1988 film directed by Bharathiraja

Kodi Parakkuthu is a 1988 Indian Tamil-language action film co-written, produced and directed by Bharathiraja. The film starred Rajinikanth, who worked with Bharathiraja nearly a decade after their last film 16 Vayathinile (1977). It was released on 8 November 1988, and failed at the box office.

== Plot ==

A mafia leader tries to kill a policeman, Sivagiri, who took down his illegal businesses, with the help of a lookalike. Later, Sivagiri discovers that the leader is responsible for his father's death.

== Production ==
Following the financial failure of some of his "award winning" films, Bharathiraja said he was forced to make the more populist Kodi Parakkuthu to compensate his losses. Manivannan portrayed the film's antagonist, and his voice was dubbed by Bharathiraja.

== Soundtrack ==
The music was composed by Hamsalekha. The song "Selai Kattum" is set in the Carnatic raga Shree. The song "Oh Kadhal Ennai" was reused from the song "O Meghave" with a tune in between taken from another song "Mussanjeli Nammuralli" - both from Hamsalekha's earlier Kannada film Ranaranga, which was released the same year.
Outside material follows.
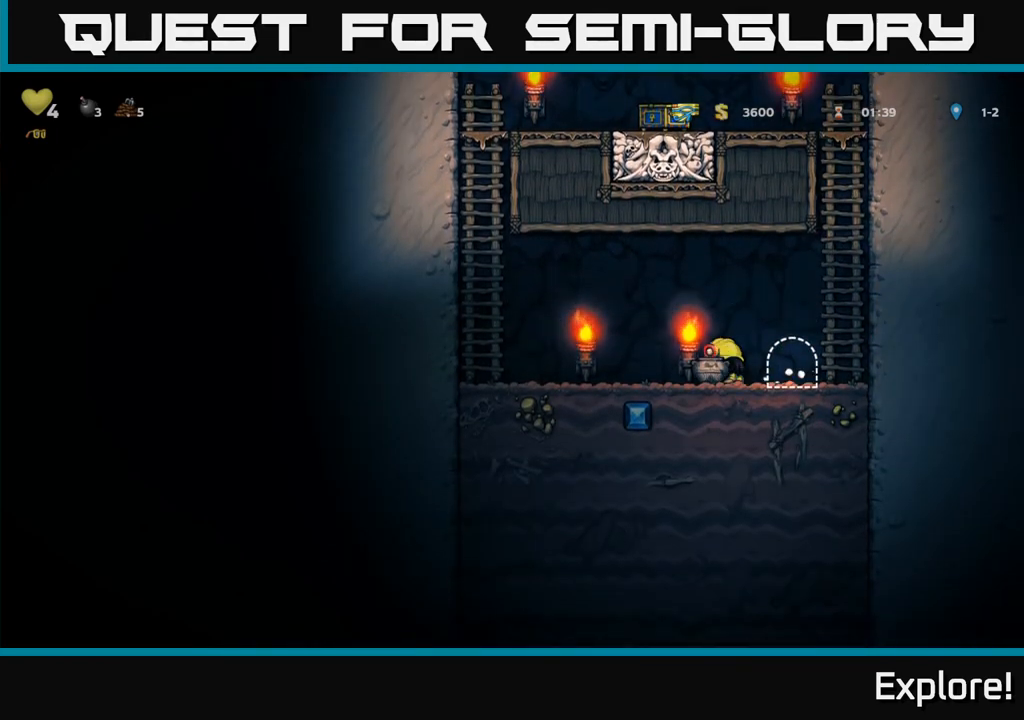
{"buttons": ["DPAD_LEFT"], "left_stick": "center", "right_stick": "center", "events": [[33, "A", "down"], [117, "A", "up"], [233, "X", "down"], [300, "X", "up"], [483, "DPAD_LEFT", "down"]]}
| Title | Singer(s) | Lyrics | Length |
| "Annai Madiyil" (Female) | Uma Ramanan | Vairamuthu | 2:50 |
| "Annai Madiyil" (Male) | S. P. Balasubrahmanyam | 3:47 |
| "Oh Kadhal Ennai" | S. P. Balasubrahmanyam, Vani Jairam | 5:05 |
| "Oh Kadhal Ennai" | S. P. Balasubrahmanyam, K. S. Chithra | 4:12 |
| "Selai Kattum Pennukkoru" | S. P. Balasubrahmanyam, K. S. Chithra | 4:36 |
| "Thondaikkulle" | Malaysia Vasudevan, K. S. Chithra |  | 6:02 |

== Release and reception ==
Kodi Parakkuthu was released on 8 November 1988. N. Krishnaswamy of The Indian Express wrote, "Kodi Parakkudhu is a flag that flutters in full flow, its not a half-mast performance and there's no question of Bharathiraja having surrendered creativity at the altar of starry caprice". Jayamanmadhan of Kalki reviewed the film more positively, saying that while Bharathiraja fans may feel cheated due to the film not being in his usual style, it was a treat for Rajinikanth fans. The film was commercially unsuccessful.